The trick is to give your characters well-rounded personalities with handles and triggers and buttons that you can push, pull, and tweak as needed. Say a character is the shy second daughter, the eldest is bossy and always good at everything she does. Logical conclusion is that the second daughter will feel inferior if constantly compared to her perfect elder sister. She might have a secret wild side, or fold in on herself further, berating herself for everything she perceives she has failed at. Outwardly, she might appear to be solid and immovable, great at everything she does because she’s secretly practiced becoming perfect in order to never be seen messing up, but one wrong word or betrayed trust could shatter what little worth she’s managed to convince herself she has and send her on a destructive cycle that puts her into the path of the plot.

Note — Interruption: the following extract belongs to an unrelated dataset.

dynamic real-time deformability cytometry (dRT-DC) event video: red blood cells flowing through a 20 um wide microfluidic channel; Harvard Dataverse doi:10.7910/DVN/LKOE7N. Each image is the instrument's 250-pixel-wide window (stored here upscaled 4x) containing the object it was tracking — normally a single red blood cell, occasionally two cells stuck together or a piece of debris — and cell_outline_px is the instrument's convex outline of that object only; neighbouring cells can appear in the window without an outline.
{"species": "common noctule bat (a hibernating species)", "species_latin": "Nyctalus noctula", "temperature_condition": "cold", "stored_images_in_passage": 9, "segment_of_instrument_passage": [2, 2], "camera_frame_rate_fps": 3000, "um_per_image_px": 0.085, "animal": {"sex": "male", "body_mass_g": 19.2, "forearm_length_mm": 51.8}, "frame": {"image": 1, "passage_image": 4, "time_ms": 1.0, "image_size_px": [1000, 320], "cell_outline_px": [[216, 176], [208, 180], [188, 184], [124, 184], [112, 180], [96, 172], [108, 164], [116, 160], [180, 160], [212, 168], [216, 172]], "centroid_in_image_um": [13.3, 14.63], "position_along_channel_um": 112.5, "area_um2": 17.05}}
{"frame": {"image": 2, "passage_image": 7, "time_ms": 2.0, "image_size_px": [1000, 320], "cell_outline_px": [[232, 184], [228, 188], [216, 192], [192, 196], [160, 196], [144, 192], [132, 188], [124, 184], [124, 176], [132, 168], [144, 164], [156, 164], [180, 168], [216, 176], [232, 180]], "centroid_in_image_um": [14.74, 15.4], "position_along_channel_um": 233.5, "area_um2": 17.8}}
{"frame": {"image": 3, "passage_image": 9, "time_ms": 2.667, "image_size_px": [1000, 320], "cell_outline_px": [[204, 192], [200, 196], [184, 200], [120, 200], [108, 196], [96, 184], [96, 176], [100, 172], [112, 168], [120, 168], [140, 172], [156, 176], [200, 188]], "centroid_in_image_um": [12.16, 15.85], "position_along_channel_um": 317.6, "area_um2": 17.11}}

There’s a big stink about Mary Sue characters, usually implied as an insult and I think this is destructive to all writers. “Mary Sue” fears cause people to end up writing female characters as weak and inept; little more than plot devices to be captured and raped. Or, they are turned the other direction and a “Strong female character” is created, which usually ends up being a male character they tacked boobs onto. Women of both types exist. Men of both types exist. Trans and non-binary gender people exist. Don’t be afraid to make your characters whatever you want them to be, so long as you never treat them as the “token” anything. They’re the people whose stories are populating the world you’re creating and you should respect them as you would respect yourself. Give them hopes, dreams, aspirations, and goals because the fun part is breaking them and forging them better.
A line that occurred in one of my stories lately was another take on “what doesn’t kill you makes you stronger.”
Humans are the strongest substance in the world. Iron rusts, steel can be broken, and to mend these things doesn’t make them better for the breaking. Only humans can heal from a wound and become stronger for having been hurt.
So hurt your characters and learn how powerful they can become.